I received this book for free from Publisher in exchange for an honest review. This does not affect my opinion of the book or the content of my review.Armada
on July 14, 2015 Pages:
355 Format: Hardcover Source:
Zack Lightman has spent his life dreaming. Dreaming that the real world could be a little more like the countless science-fiction books, movies, and videogames he’s spent his life consuming. Dreaming that one day, some fantastic, world-altering event will shatter the monotony of his humdrum existence and whisk him off on some grand space-faring adventure.
But hey, there’s nothing wrong with a little escapism, right? After all, Zack tells himself, he knows the difference between fantasy and reality. He knows that here in the real world, aimless teenage gamers with anger issues don’t get chosen to save the universe.
And then he sees the flying saucer.
Even stranger, the alien ship he’s staring at is straight out of the videogame he plays every night, a hugely popular online flight simulator called Armada—in which gamers just happen to be protecting the earth from alien invaders.
No, Zack hasn’t lost his mind. As impossible as it seems, what he’s seeing is all too real. And his skills—as well as those of millions of gamers across the world—are going to be needed to save the earth from what’s about to befall it.
It’s Zack’s chance, at last, to play the hero. But even through the terror and exhilaration, he can’t help thinking back to all those science-fiction stories he grew up with, and wondering: Doesn’t something about this scenario seem a little…familiar?
At once gleefully embracing and brilliantly subverting science-fiction conventions as only Ernest Cline could, Armada is a rollicking, surprising thriller, a classic coming of age adventure, and an alien invasion tale like nothing you’ve ever read before—one whose every page is infused with the pop-culture savvy that has helped make Ready Player One a phenomenon.
A few years ago, I read this amazing book entitled Ready Player One; it instantly became a favorite of mine. Years later, I still recommend it to people when they ask what book they should read or grab from the library or bookstore. It was just that memorable and that amazing. The second I found out that Ernest Cline would be releasing yet another book, I knew that I had to read it.
Armada follows a teenager named Zack, who’s pretty much just like every other teenager. He goes to school and loves gaming. His particular favorite is Armada, in which he battles evil aliens with aircraft. He’s actually incredibly good at it; he’s placed sixth on the leader board worldwide. Zack also works at a local video game store with a guy named Ray, who he has become pretty good friends with.

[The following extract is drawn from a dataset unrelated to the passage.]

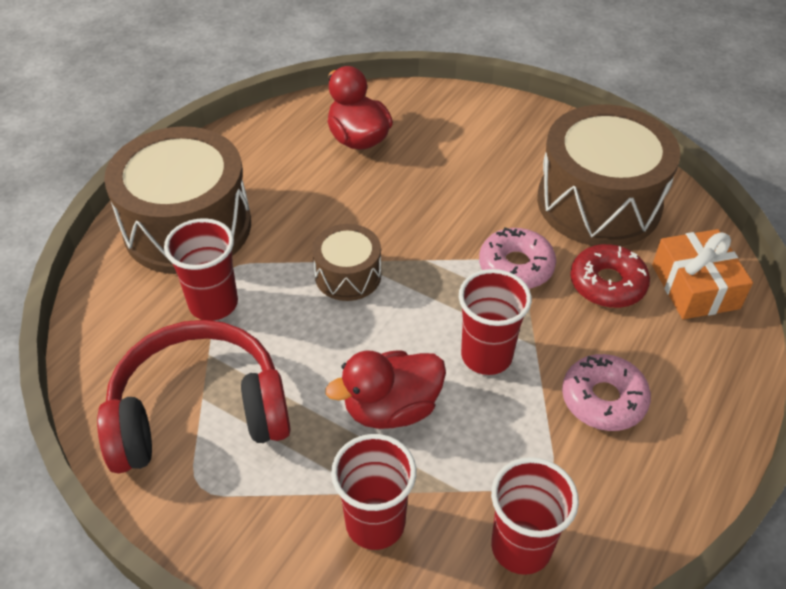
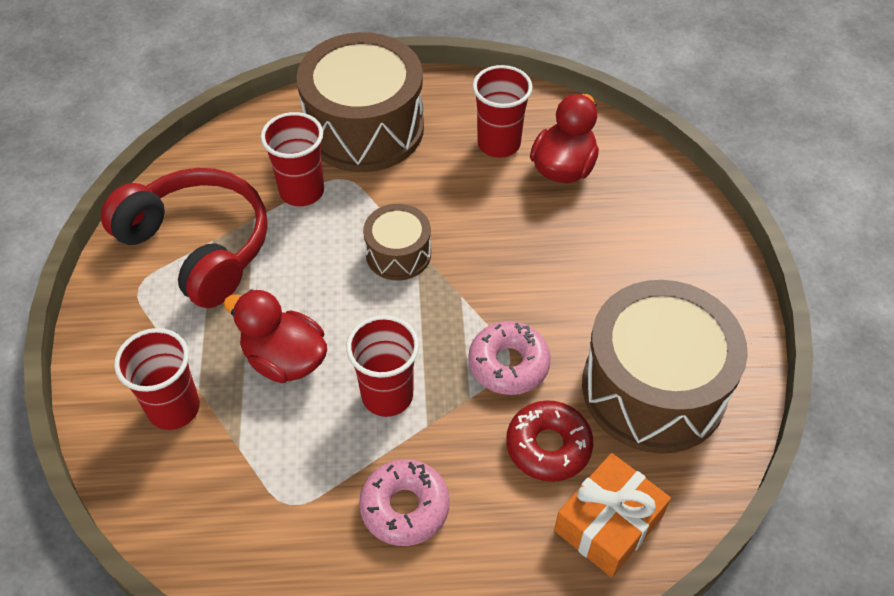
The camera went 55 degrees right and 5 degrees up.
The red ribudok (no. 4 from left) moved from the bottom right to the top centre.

Zack only lives with his mother because his father died in an explosion at the age of nineteen, just mere months after Zack was born. Therefore he has never known what it is like to have a father. However, his mother kept everything that his father ever owned, so Zack spends a lot of time going through it all in the attic. He even found a super cool jacket covered in gaming patches, which he enjoys wearing, along with his father’s playlist of music that he used to listen to, so Zack decides to listen to it all the time when he games. The best thing he found was tons of journals that hold his father’s suspicions. Xavier Lightman, Zack’s father, believed that the idea of aliens was expertly played out to humans through multimedia for a reason, and that gaming was used as a way to recruit people to help fight the real-live aliens. Turns out that he was right, because one day while at school, Zack is recruited to join the EDA and help fight the aliens because they’re going to be attacking the world in a day. Will the world be safe?
OKAY, I DON’T EVEN KNOW WHERE TO START WITH THIS REVIEW. First of all, Ernest Cline is hands-down one of my favorite authors. Anything he writes, I will automatically buy because he’s just that awesome. He always throws in references to geeky things, and as a geek myself, I love it so much. He references old videogames and Star Wars and different bands and it just makes me so incredibly happy inside. He did the same in Ready Player One. I just love his writing style and way of explaining things as well.
I also loved this story. I absolutely adored Zack and his story and how he was this amazing video gamer. I thought it was so awesome when he was recruited by the EDA. He was so surprised but went along with it anyway! I also loved how the characters were really complex. Also, there were so many twists and turns. I didn’t find it to be predictable at all, which was a huge plus!
The whole idea behind this story was absolutely mind-blowing, because it could absolutely be true. I mean, so many teenagers and adults play video games around the world (including me), so what if we are being tracked on our progress in the game in case of an invasion or even for the military? I just think it’s a cool idea. I haven’t read a science fiction story in the longest time, but I think I’m going to have to go binge-read some sci-fi novels now. If you’ve not read anything by Ernest Cline yet, definitely check out Armada
. You won’t regret it, I promise you!
“That’s how you know you’ve mastered a videogame-when a bunch of butt-hurt crybabies start to accuse you of cheating in an effort to cope with the beatdown they’ve just suffered at your hands.”
“I had been hoping and waiting for some mind-blowingly fantastic, world-altering event to finally shatter the endless monotony of my public education.”
“The only thing crazier than hallucinating a fiction videogame spaceship would be to blame it on a frosted breakfast pastry.”
Have you read Armada yet? What were your thoughts? If you’ve not read it, what interests you about it?